最初、ぼさっとしている響太郎が、不登校になった有貨に「学校行かなくていい」って言ってるところとか、自分が仕事をトンズラしている手前負い目があって不登校のことを責めないとかいうのを読んで、響太郎もまだ子どもで子ども同士の話だな、と思っていたんだけど、そのある事件をきっかけにして一気に子どもから無理矢理に大人になっていくんだなというか、子どもを否定されたことによる拒絶と言うか、うん、うまく言えません。
「日曜日~」はメインの舞台が北海道なんだけど、北海道ってこういう歪な物語の舞台になること多いっていうか、親子愛とか逃避行とか、多くないですかね。そんなことないのかな。なんとなく、それこそ「私の男」もそうだし三浦しをんの「光」もそうだった気がする。なんかああいう寂寞とした冬の大地ってこういうドラマチックさを演出するいい舞台になるのかな。
あと、これはただの私の勘(?)だけど、牟礼さん、もっと本気でもっといいもの書いてくださるんじゃないかなと思いました。なんとなくね。
「灰かぶり少女のまま」冬日さつき著/A5/44P(推定)/300円
これはzineっていう類の本だと思う…思います…装丁が、くらげみたいな淡い色で触るのが畏れ多くなります。ふゆふゆしています。柔らかいってことじゃないんだけど、触れたら泣き出してしまいそう。
散文詩、というのか、つぶやきに近い日記、というのか、とにかく悪い言い方になってしまうけれどとりとめのない冬日さんの感性が言葉になって漏れ出した、という感じのものです。一、二行、多いときは五行ぐらいのかたまりが延々と続く。まるで一緒に心を閉ざして眠っている気分になる。うまく言えねえ。

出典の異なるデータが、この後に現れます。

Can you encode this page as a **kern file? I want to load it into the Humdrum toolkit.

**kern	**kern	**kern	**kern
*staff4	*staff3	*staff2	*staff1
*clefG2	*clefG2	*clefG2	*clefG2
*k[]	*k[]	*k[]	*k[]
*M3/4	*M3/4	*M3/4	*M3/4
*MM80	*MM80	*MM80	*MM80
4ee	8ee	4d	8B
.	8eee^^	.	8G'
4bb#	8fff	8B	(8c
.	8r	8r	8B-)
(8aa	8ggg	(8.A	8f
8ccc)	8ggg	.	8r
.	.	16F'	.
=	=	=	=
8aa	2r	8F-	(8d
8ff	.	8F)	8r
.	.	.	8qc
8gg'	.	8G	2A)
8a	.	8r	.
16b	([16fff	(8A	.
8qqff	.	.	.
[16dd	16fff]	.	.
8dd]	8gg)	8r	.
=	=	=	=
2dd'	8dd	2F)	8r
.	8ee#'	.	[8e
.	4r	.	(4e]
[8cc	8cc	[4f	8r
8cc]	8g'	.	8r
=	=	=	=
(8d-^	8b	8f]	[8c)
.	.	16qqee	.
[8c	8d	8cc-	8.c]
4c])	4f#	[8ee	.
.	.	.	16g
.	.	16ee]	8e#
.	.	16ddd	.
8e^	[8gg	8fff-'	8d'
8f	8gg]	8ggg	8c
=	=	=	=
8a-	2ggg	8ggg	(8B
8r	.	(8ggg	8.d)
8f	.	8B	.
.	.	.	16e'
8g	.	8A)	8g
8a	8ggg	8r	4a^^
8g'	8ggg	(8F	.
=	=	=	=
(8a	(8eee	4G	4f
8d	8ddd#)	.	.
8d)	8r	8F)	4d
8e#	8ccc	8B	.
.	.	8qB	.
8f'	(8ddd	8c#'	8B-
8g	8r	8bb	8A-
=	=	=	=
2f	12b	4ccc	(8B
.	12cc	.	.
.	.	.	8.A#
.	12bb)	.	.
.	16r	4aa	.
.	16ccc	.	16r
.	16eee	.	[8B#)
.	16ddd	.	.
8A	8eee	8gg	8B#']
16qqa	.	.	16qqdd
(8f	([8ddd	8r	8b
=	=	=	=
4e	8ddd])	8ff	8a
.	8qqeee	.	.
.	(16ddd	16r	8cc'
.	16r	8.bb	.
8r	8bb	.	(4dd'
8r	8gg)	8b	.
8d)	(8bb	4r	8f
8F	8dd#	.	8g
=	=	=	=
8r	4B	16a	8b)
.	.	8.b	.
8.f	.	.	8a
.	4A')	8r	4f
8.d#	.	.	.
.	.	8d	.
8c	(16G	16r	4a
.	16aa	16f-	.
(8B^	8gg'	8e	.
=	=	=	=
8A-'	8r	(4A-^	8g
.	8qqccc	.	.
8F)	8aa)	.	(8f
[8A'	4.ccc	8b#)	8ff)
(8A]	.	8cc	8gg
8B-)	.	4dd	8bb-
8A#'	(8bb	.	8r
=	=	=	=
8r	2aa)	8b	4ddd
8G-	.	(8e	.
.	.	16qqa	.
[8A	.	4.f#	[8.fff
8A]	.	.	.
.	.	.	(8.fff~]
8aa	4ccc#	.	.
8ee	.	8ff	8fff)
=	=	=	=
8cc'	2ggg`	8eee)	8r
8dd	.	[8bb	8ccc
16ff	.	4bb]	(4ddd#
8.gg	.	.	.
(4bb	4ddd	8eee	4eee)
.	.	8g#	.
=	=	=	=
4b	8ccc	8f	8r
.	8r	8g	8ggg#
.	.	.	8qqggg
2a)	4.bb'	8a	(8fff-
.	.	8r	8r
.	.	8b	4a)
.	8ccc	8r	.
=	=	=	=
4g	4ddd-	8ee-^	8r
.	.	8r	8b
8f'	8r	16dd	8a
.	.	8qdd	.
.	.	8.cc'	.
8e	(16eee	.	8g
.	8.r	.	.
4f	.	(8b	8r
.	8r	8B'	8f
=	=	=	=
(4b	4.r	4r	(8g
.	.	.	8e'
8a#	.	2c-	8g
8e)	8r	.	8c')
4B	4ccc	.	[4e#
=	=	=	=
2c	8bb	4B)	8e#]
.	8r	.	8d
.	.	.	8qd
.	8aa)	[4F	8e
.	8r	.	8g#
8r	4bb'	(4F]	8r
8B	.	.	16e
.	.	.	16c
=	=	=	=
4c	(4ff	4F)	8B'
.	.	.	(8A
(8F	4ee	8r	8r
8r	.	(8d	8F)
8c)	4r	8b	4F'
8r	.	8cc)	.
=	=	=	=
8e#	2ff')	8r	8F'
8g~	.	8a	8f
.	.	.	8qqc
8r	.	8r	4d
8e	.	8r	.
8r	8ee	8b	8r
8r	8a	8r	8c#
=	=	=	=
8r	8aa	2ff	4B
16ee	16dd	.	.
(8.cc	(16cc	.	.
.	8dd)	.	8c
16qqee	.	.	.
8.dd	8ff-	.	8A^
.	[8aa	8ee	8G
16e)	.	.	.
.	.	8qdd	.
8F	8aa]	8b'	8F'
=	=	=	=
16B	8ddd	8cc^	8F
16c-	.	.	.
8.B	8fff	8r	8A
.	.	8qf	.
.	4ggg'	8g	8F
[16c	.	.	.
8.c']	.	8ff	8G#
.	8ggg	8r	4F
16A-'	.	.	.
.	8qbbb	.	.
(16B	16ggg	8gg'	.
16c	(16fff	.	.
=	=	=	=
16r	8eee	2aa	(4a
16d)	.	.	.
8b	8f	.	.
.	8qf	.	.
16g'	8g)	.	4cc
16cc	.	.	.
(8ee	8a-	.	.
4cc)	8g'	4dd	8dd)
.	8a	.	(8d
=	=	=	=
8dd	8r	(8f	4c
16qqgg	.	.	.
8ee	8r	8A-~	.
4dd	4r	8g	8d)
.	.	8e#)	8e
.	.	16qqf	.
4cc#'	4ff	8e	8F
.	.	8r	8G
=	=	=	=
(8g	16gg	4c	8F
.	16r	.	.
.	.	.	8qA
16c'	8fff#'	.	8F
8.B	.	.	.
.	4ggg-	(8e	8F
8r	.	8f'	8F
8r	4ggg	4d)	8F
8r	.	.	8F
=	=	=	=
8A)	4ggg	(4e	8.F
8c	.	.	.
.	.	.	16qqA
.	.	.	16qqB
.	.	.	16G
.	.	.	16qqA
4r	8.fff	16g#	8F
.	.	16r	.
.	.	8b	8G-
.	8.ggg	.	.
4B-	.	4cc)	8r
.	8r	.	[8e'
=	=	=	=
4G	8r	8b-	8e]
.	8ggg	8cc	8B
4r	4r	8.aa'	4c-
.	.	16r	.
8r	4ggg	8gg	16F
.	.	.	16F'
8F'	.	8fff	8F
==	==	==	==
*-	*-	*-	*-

私は、もともと人のブログとか日常のツイートとかを見るのが好きなので、ぱらぱら見た感じで決めて購入しました。というか、二、三行読んでたら、あ、これたぶん好きだし、読んでたら泣くな、とおもえたので。読んで、感動とかでなく、心の隅にすこんと落ちたときに泣けるものっていいなあと思う。このzineはそういうものでした。意味とか、理由とか求めないで、日々の生について感じるもの、日々の光について思うこと、そういうものを詰め込んだ感じ。

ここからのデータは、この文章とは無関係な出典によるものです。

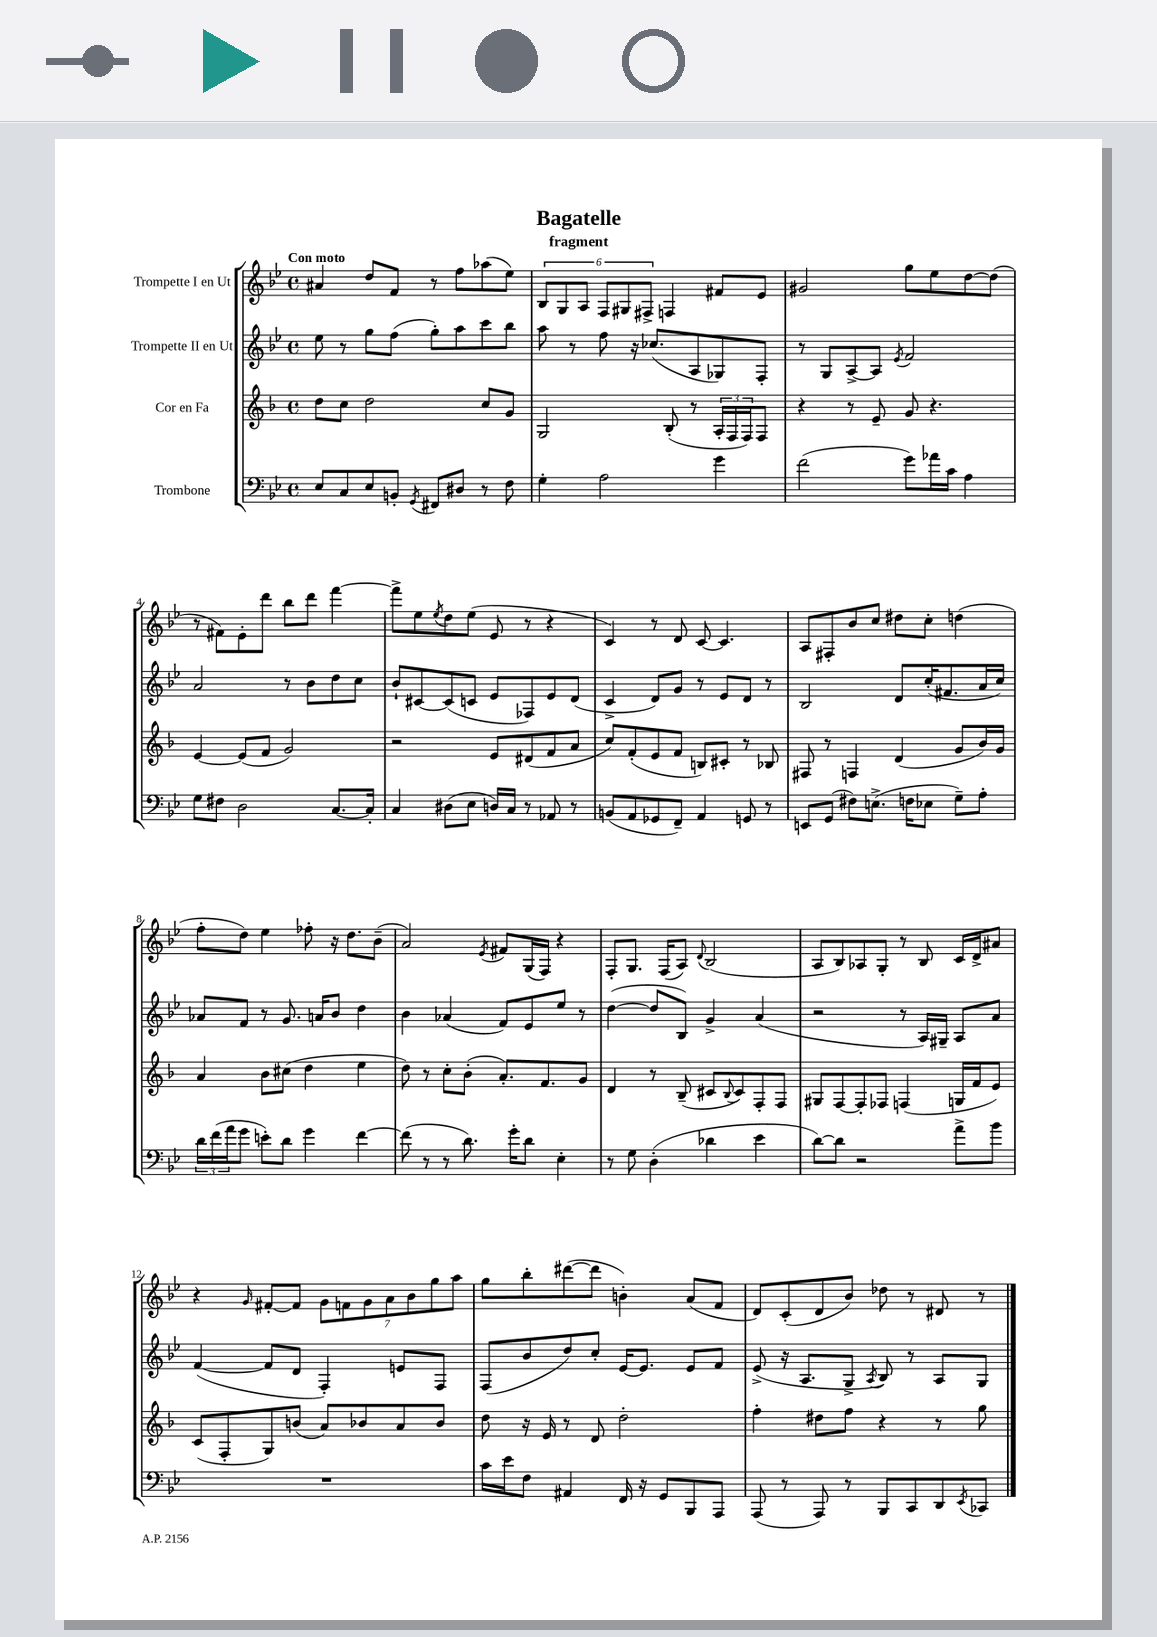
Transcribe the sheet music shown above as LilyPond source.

\header { title = "Bagatelle" subtitle = "fragment" }
<<
\new StaffGroup <<
\new Staff = "s0" \with { instrumentName = "Trompette I en Ut" } {
    \clef treble \key bes \major \defaultTimeSignature \time 4/4 \tempo "Con moto"
    ais'4 d''8 f'8 r8 f''8 aes''8( ees''8) |
    \tuplet 6/4 { bes8 g8 a8 f8 gis8 fis8-> } f4 fis'8 ees'8 |
    gis'2 g''8 ees''8 d''8~ d''8( |
    r8 fis'8) ees'8-. d'''8 bes''8 d'''8 f'''4~ |
    f'''8-> ees''8 \acciaccatura { ees''8 } d''8 ees''8( ees'8 r8 r4 |
    c'4) r8 d'8 c'8~ c'4. |
    a8 fis8-. bes'8 c''8 dis''8 c''8-. d''4( |
    f''8-. d''8) ees''4 fes''8-. r16 d''8. bes'8--( |
    a'2) \acciaccatura { ees'8 } fis'8 g16( f16) r4 |
    f8-. g8. f16( a8) \appoggiatura { d'8 } bes2( |
    a8 bes8) aes8 g8-. r8 bes8 c'16 d'16-> ais'8 |
    r4 \grace { g'16 } fis'8~-. fis'8 \tuplet 7/4 { g'8 f'8 g'8 a'8 bes'8 g''8 a''8 } |
    g''8 bes''8-. dis'''8~( dis'''8 b'4-.) a'8( f'8 |
    d'8) c'8-.( d'8 bes'8) des''8 r8 dis'8 r8 \bar "|." |
}
\new Staff = "s1" \with { instrumentName = "Trompette II en Ut" } {
    \clef treble \key bes \major \defaultTimeSignature \time 4/4
    ees''8 r8 g''8 f''8( g''8-.) a''8 c'''8 bes''8 |
    a''8 r8 f''8 r16 ces''8.( a8 ges8) f8-. |
    r8 g8 a8~-> a8 \acciaccatura { ees'8 } f'2 |
    a'2 r8 bes'8 d''8 c''8 |
    bes'8-! cis'8~ cis'8( c'8 ees'8 fes8) ees'8 d'8( |
    c'4-> d'8) g'8 r8 ees'8 d'8 r8 |
    bes2 d'8 c''16-.( fis'8. a'16 c''16) |
    aes'8 f'8 r8 g'8. a'16 bes'8 d''4 |
    bes'4 aes'4( f'8) ees'8 ees''8 r8 |
    d''4~( d''8 bes8) g'4-> a'4( |
    r2 r8 a16) gis16-- a8 a'8 |
    f'4~( f'8 d'8 f4-.) e'8 f8 |
    f8( bes'8 d''8) c''8-. ees'16~ ees'8. ees'8 f'8 |
    ees'8->( r16 a8. g8-> \acciaccatura { a8 } bes8) r8 a8 g8 \bar "|." |
}
\new Staff = "s2" \with { instrumentName = "Cor en Fa" } {
    \clef treble \key f \major \defaultTimeSignature \time 4/4
    d''8 c''8 d''2 c''8 g'8 |
    g2 bes8-.( r8 \tuplet 3/2 { a16-. f16 f16) } f8 |
    r4 r8 e'8-- g'8 r4. |
    e'4~ e'8( f'8 g'2) |
    r2 e'8 dis'8( f'8 a'8 |
    c''8) f'8-.( e'8 f'8 b8) cis'8-. r8 bes8 |
    fis8 r8 f4 d'4( g'8 bes'16) g'16 |
    a'4 bes'8 cis''8( d''4 e''4 |
    d''8) r8 c''8-. bes'8-.( a'8.-.) f'8. g'8 |
    d'4 r8 bes8--( cis'8 \appoggiatura { bes8 } cis'8) f8-. f8 |
    gis8 f8~ f8-. fes8 f4( g16 f'16 e'8) |
    c'8( f8-. g8) b'8( a'8) bes'8 a'8 bes'8 |
    d''8 r16 e'16 r8 d'8 d''2-. |
    f''4-. dis''8 f''8 r4 r8 g''8 \bar "|." |
}
\new Staff = "s3" \with { instrumentName = "Trombone" } {
    \clef bass \key bes \major \defaultTimeSignature \time 4/4
    ees8 c8 ees8 b,8-. \acciaccatura { g,8 } fis,8 dis8 r8 f8 |
    g4-. a2 g'4 |
    f'2( g'8) aes'16 c'16 a4 |
    g8 fis8 d2 c8.~ c16-. |
    c4 dis8( ees8 d16) c16 r8 aes,8 r8 |
    b,8( a,8 ges,8 f,8--) a,4 g,8 r8 |
    e,8 g,8( fis8) e8.->( f16 ees8 g8--) a8-. |
    \tuplet 3/2 { d'16 f'16( a'16 } g'8 e'8-.) d'8 g'4 f'4~ |
    f'8( r8 r8 d'8.) g'16-. d'8 ees4-. |
    r8 g8 d4-.( des'4 ees'4 |
    d'8~) d'8 r2 a'8-> bes'8 |
    R1 |
    c'16 ees'16 f8 ais,4 f,16 r16 g,8 bes,,8 a,,8 |
    a,,8( r8 a,,8) r8 bes,,8 c,8 d,8 \acciaccatura { ees,8 } ces,8 \bar "|." |
}
>>
>>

ツイッターでも書いたんだけど、心にしみこませたい言葉たちでした。
なんというか、失礼なことだと、エラそうなことだと思うけれど、ずっとその感性のままでいてほしいなあと思ってしまう。私ももうずいぶんおばさんになっちゃったなあ。でも、若いころのそういう心のきしみやゆがみや差し込む光や歌声や雨粒の匂い、そういうものって唯一無二なんだよなあって、もうババアのセリフじゃんこれまじで。
私も、大学生のころはこういう、ぱりっとした言葉を紡げていたような気がしないでもなかった。気、なので、できてなかっただろうがな。純粋に、自分の気持ちを追いかける言葉のなんと美しいことよ。